Since Young was working for a state government organization, she had to follow to their mandates.
“Australia had a very strict lockdown policy,” Young said. “Since I was working for the New South Wales Department of Primary Industry, I was subject to the rules the state had in place to keep its employees safe. So, one day, I was in the lab taking samples and then I just never got to go back. Dr. Jonathan Plett, the researcher I was working with at Western Sydney University, kindly travelled out to the lab and loaded up all my plants in his car to take them to his lab at the university.
“Graduate students in his lab processed the samples from my plants and stored them in the freezer, where they sit ready to be analyzed today. They can sit and wait there indefinitely, which is great. We rallied and got as much done as we could, so it was still productive. We got a publication done while I was there that was from work we'd done previously together for my master's. Even though it got cut short there at the very end, it was an incredibly rewarding experience.”
As if Young's accomplishments weren't impressive enough, she also received a second Fulbright to pursue her doctoral degree. However, she decided to take a different path.
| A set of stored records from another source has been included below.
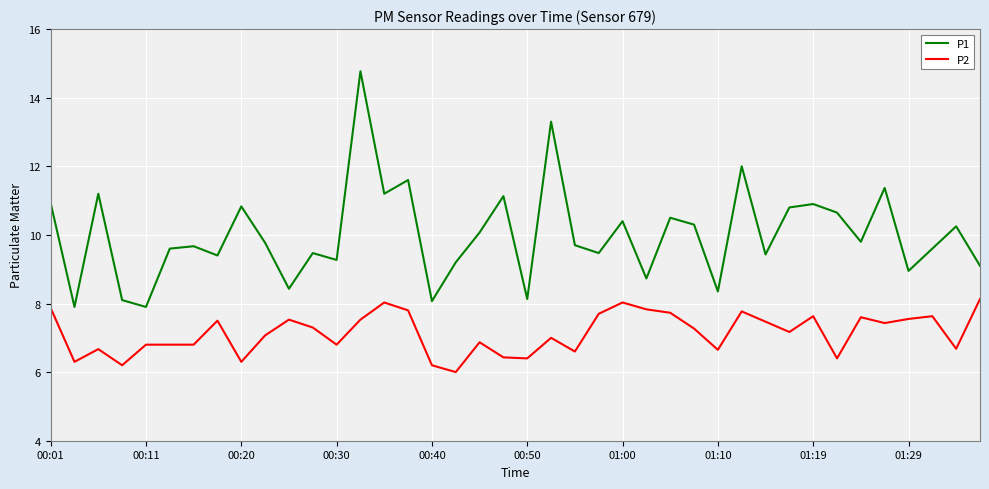

What is the minimum value shown in the chart?

6.0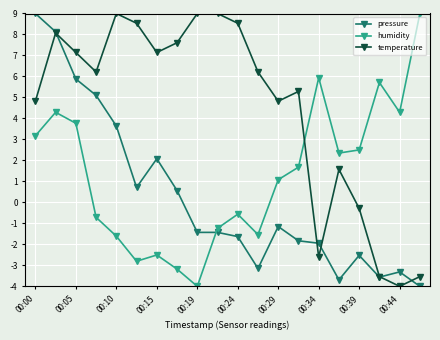

What is the value of the humidity point at the 17th from the left?

2.5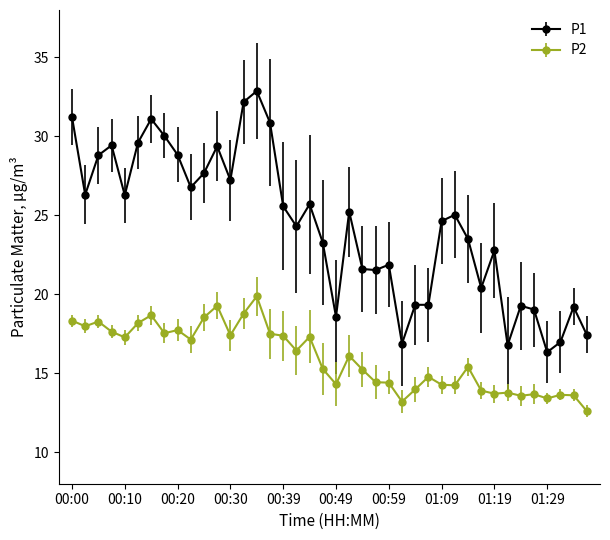

Which series has the widest spread of values?

P1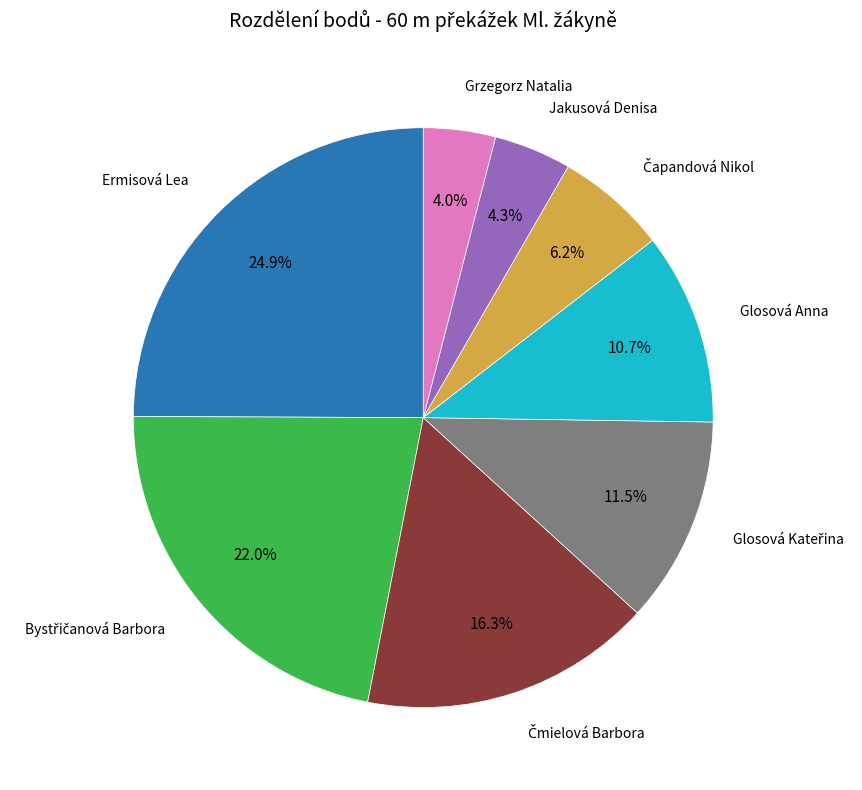

Does any single category account for the majority?

No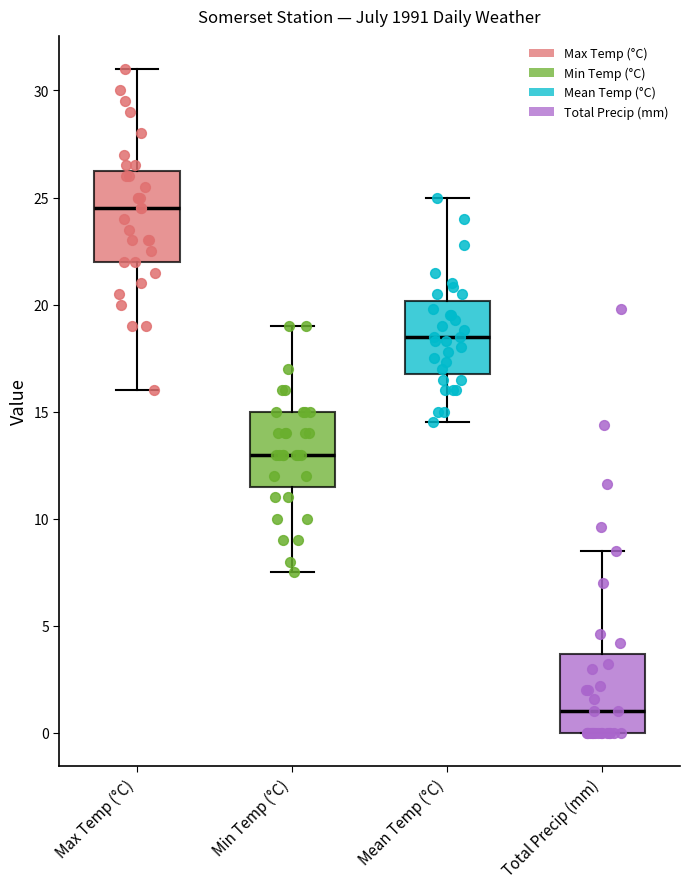

Which box is the tallest, from its lower edge to its upper edge?

Max Temp (°C)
“I'm honored to have been awarded a second Fulbright for a doctorate, but I ultimately decided to pursue a Juris Doctor degree,” Young said. “Partially influenced by the COVID pandemic, I think it's crucial moving forward to have more scientists influencing policy decisions, and I hope my apex of science and law can contribute to that.”
Support from Texas Tech
Young said she wouldn't have been able to pursue her Fulbright award without the help from Wendoli Flores, the director of the Prestigious External Student Awards Office in the Honors College.
“The office was absolutely wonderful, and Wendoli was so helpful,” Young said. “The guidance she provided and her input and advice was invaluable. She put so many hours into helping every single one of our applicants, and it's just incredible. I definitely wouldn't have known the best way to go about the application process, and I don't think I would have been as ambitious in my research proposal plans if not for Wendoli's encouragement and guidance. Texas Tech is lucky to have her.”
Young also said the connections she made while at Texas Tech impacted the trajectory of her future.
“I met Dr. Kirkby at a conference in 2017 from the opportunities Texas Tech provided me,” Young said. “She had worked with some folks from Texas Tech and Texas A&M Agrilife. We got to chatting, and we just hit it off. Verticillium wilt in cotton is prominent in the U.S. and Australia, so we got to compare how we did things in our lab and her lab and in the literature from both Australia and the U.S. And that ended up being the basis for my master's degree.
“Then, the Fulbright project we came up with was taking that one step further. We compared the methods of each of our laboratories and tested the most effective way to go about what we're trying to do – detect how much of the Verticillium wilt pathogen was present in the field soil. Then, we developed that into a tool that Australian farmers could use to predict the severity and likelihood of their crop developing diseases before they planted, so maybe they wouldn't plant cotton that year or make different management decisions. It really all came from the opportunities I had at Texas Tech, to go and meet people and talk to scientists. Those connections wouldn't have been there without Texas Tech.”